Petar Bogdanov said:


> SprayMax has a 2K poly in a can.



 

I think a lot of us on this forum use the 2k in a can, myself included. It gives a really nice finish, but requires you to wear proper PPE while spraying it. 2k has some seriously nasty stuff in it


----------



## DistinguishedPapyrus (Oct 31, 2016)

My only experience in trying to coat a guitar in epoxy was that it didn't spread evenly, was way too thick and took ages to sand it flat and smooth. I tried applying it as evenly as I could with a brush while it was still thin and liquid, but still it pooled up in some areas.

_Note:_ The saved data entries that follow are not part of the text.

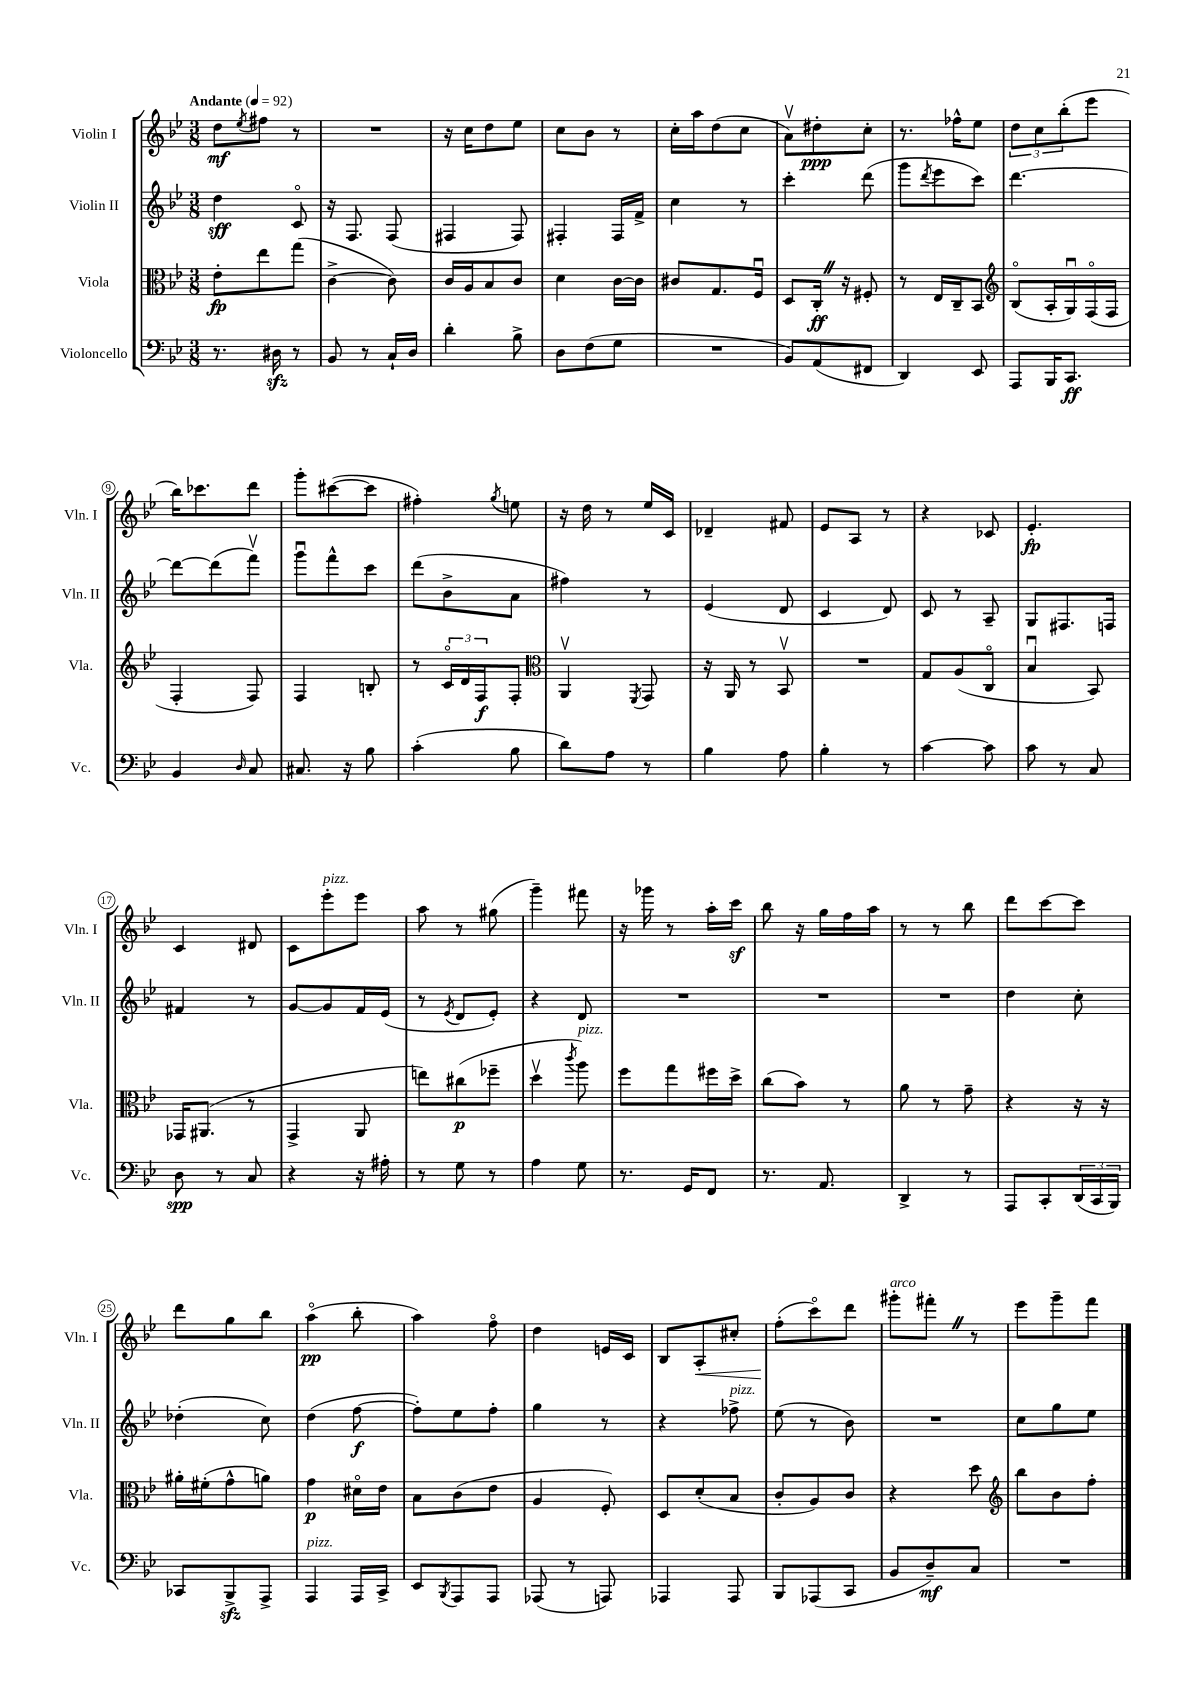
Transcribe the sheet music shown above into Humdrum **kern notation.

**kern	**kern	**kern	**kern
*staff4	*staff3	*staff2	*staff1
*clefF4	*clefC3	*clefG2	*clefG2
*k[b-e-]	*k[b-e-]	*k[b-e-]	*k[b-e-]
*M3/8	*M3/8	*M3/8	*M3/8
*MM92	*MM92	*MM92	*MM92
8.r	8e-'	4dd	8dd
.	.	.	8qee-
.	8ee-	.	8ff#
16D#	.	.	.
8r	(8gg	8co	8r
=	=	=	=
8BB-	[4c^	16r	4.r
.	.	8.F	.
8r	.	.	.
16C`	8c])	(8F	.
16D	.	.	.
=	=	=	=
4d'	16c	4F#	16r
.	16A	.	16cc
.	8B-	.	8dd
8B-^	8c	8F#)	8ee-
=	=	=	=
8D	4d	4F#'	8cc
(8F	.	.	8b-
8G	[16c	16F#	8r
.	16c]	16f^	.
=	=	=	=
4.r	8c#	4cc	16cc'
.	.	.	16aa
.	8.G	.	(8dd
.	.	8r	8cc
.	16Fu	.	.
=	=	=	=
8BB-)	8D	4ccc'	8av)
(8AA	16C'	.	8dd#'
.	16r	.	.
8FF#	8F#'	(8ddd	8cc'
=	=	=	=
4DD)	8r	8ggg	8.r
.	.	8qddd	.
.	16E-	8eee-	.
.	16C~	.	16ff-^^
8EE-	8BB-	8ccc)	8ee-
=	=	=	=
*	*clefG2	*	*
8AAA	(8B-o	[4.ddd	12dd
.	.	.	12cc
16BBB-	16A'	.	.
.	.	.	(12bb-'
8.CC	16Gu)	.	.
.	(16Fo	.	8eee-
.	16F	.	.
=	=	=	=
4BB-	4F'	8ddd_	16bb-)
.	.	.	8.ccc-
.	.	(8ddd]	.
16qqD	.	.	.
8C	8F)	8fffv)	8ddd
=	=	=	=
8.C#	4F	8gggu	8ggg'
.	.	8fff^^	([8ccc#
16r	.	.	.
8B-	8B'	8ccc	8ccc#]
=	=	=	=
(4c'	8r	(8ddd	4ff#')
.	24co	8b-^	.
.	24d	.	.
.	24F	.	.
.	.	.	8qgg
8B-	8F'	8a	8ee
=	=	=	=
*	*clefC3	*	*
8d)	4AAv	4ff#)	16r
.	.	.	16dd
8A	.	.	8r
.	8qFF	.	.
8r	8GG	8r	16ee-
.	.	.	16c
=	=	=	=
4B-	16r	(4e-	4d-~
.	16AA	.	.
.	8r	.	.
8A	8BB-v	8d	8f#
=	=	=	=
4B-'	4.r	4c	8e-
.	.	.	8A
8r	.	8d)	8r
=	=	=	=
[4c	8G	8c	4r
.	(8A	8r	.
8c]	8Co	8A~	8c-
=	=	=	=
8c	4B-u	8G	4.e-'
8r	.	8.F#	.
8C	8BB-)	.	.
.	.	16F	.
=	=	=	=
8D	16GG-	4f#	4c
.	(8.AA#	.	.
8r	.	.	.
8C	8r	8r	8d#
=	=	=	=
4r	4GG^	[8g	8c
.	.	8g]	8eee-'
16r	8AA	16f	8eee-
16A#'	.	(16e-	.
=	=	=	=
8r	8ee)	8r	8aa
.	.	8qe-	.
8G	(8cc#	8d	8r
8r	8ff-~	8e-')	(8gg#
=	=	=	=
4A	4ddv	4r	4ggg~)
.	8qccc	.	.
8G	8aa)	8d	8fff#
=	=	=	=
8.r	8ff	4.r	16r
.	.	.	16ggg-
.	8gg	.	8r
16GG	.	.	.
8FF	16ff#	.	16aa'
.	16dd^	.	16ccc
=	=	=	=
8.r	(8cc	4.r	8bb-
.	8b-)	.	16r
8.AA	.	.	16gg
.	8r	.	16ff
.	.	.	16aa
=	=	=	=
4DD^	8a	4.r	8r
.	8r	.	8r
8r	8g~	.	8bb-
=	=	=	=
8AAA	4r	4dd	8ddd
8CC'	.	.	[8ccc
(24DD	16r	8cc'	8ccc]
24CC	.	.	.
.	16r	.	.
24BBB-)	.	.	.
=	=	=	=
8CC-	16a#'	(4dd-'	8ddd
.	(16f#'	.	.
8BBB-^	8g^^	.	8gg
8AAA^	8a)	8cc)	8bb-
=	=	=	=
4AAA	4g	(4dd	(4aao
16AAA	16d#o	[8ff	8bb-'
16CC^	16e-	.	.
=	=	=	=
8EE-	8B-	8ff'])	4aa)
8qBBB-	.	.	.
8AAA	(8c	8ee-	.
8AAA	8e-	8ff'	8ffo
=	=	=	=
(8AAA-	4A	4gg	4dd
8r	.	.	.
8AAA)	8F')	8r	16e
.	.	.	16c
=	=	=	=
4AAA-	8D	4r	8B-
.	(8d'	.	8A'
8AAA-	8B-	8ff-^	8cc#'
=	=	=	=
8BBB-	8c'	(8ee-	(8ff'
(8AAA-	8A)	8r	8ccco)
8CC	8c	8b-)	8ddd
=	=	=	=
8BB-	4r	4.r	8ggg#'
8D~)	.	.	8fff#'
8C	8dd	.	8r
=	=	=	=
*	*clefG2	*	*
4.r	8bb-	8cc	8eee-
.	8b-	8gg	8ggg~
.	8ff'	8ee-	8fff
==	==	==	==
*-	*-	*-	*-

Sanding it left spots that were either too thick, small "potholes" or in other areas I would accidentally cut through back down to the wood. Took like 5 applications to get it right. I still wound up spraying paint over it when it was done. The difference is that with a sprayed on paint it is being applied in a thin and well controlled matter accomplished by a good spray nozzle. Leaves an even film of paint if done in the right strokes and patterns.


----------



## Petar Bogdanov (Oct 31, 2016)

Taylor said:


> I think a lot of us on this forum use the 2k in a can, myself included. It gives a really nice finish, but requires you to wear proper PPE while spraying it. 2k has some seriously nasty stuff in it



Anything that contains things like "isocyanide" should be treated with respect.


----------